Squee from the Margins: Fandom and Race
- Author: Rukmini Pande
- Publisher: University of Iowa Press
- Publication date: 2018
- ISBN: 9781609386191
- OCLC: 1088862938

= Squee from the Margins =

2018 non-fiction book by Rukmini Pande

Squee from the Margins: Fandom and Race is a book by Rukmini Pande. Published in 2018 by the University of Iowa Press, the book discusses the roles of race and racism within 21st century fandoms.

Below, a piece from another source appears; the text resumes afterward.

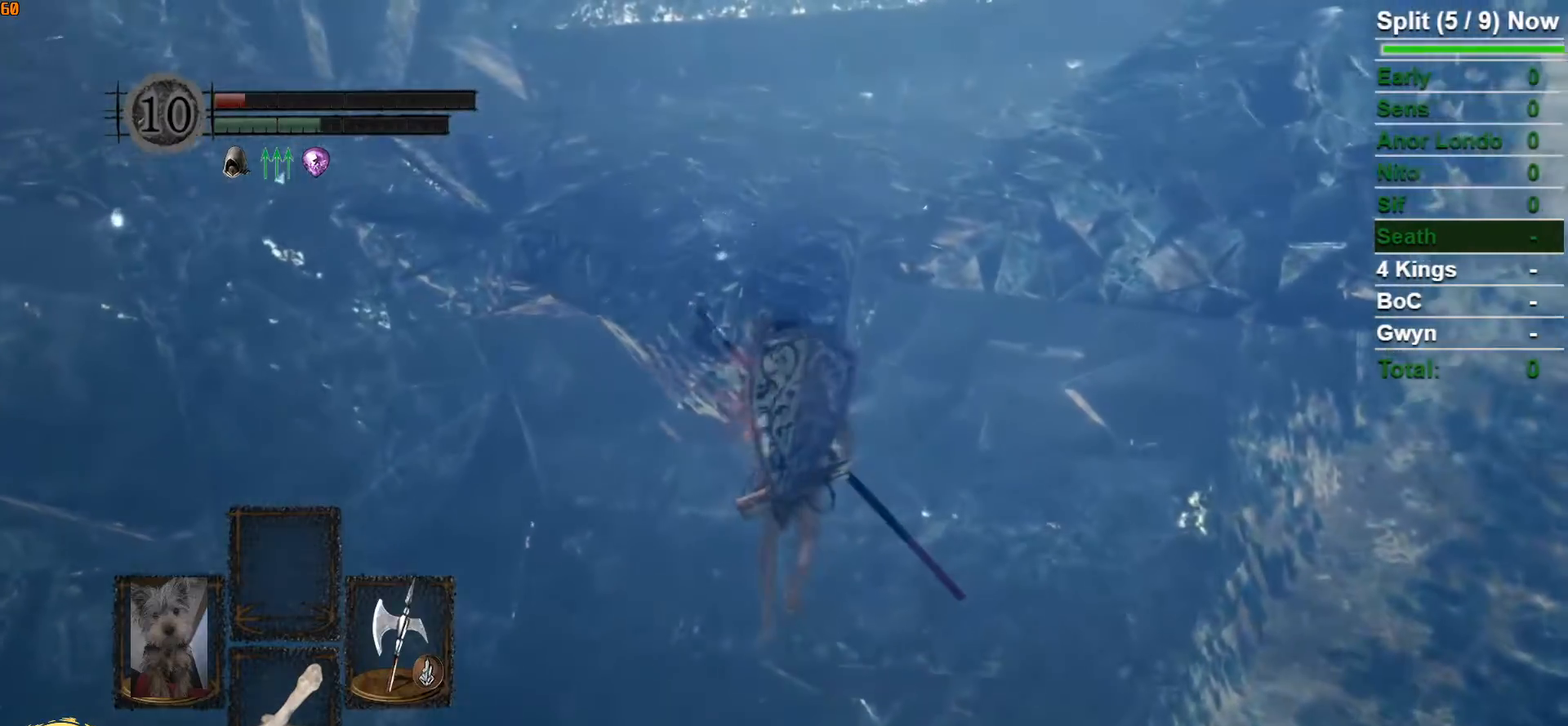
{"buttons": ["B"], "left_stick": "up", "right_stick": "center", "button_events": []}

A review in Reception: Texts, Readers, Audiences, History praised Pande's writing on a technical level, and agreed with her claims that racism-related incidents within fandoms are proof of a systemic issue. Reviews in the International Journal of Communication and Transformative Works and Cultures both felt that some of the strongest parts of the book were in Pande's reliance on interviews and her examination of ethnographic data. However, the Transformative Works and Cultures review criticised what the reviewer felt was a bias towards Anglo-American fan communities and spaces. The reviewer explicitly refuted Pande's claim that Squee from the Margins was the first full-length book to deal with race and fandom by pointing to the existence of Fandom Unbound: Otaku Culture in a Connected World (2012) by Mizuko Ito, Daisuke Okabe, and Izumi Tsuji, Korean Masculinities and Transcultural Consumption (2011) by San Jung, Asia as Method (2010) by Kuan-Hsing Chen, and Visuality and Identity: Sinophone Articulations across the Pacific (2007) by Shu-mei Shih. The reviewer cites this as one of what they termed "omissions" by Pande of Asian fan works and scholarship.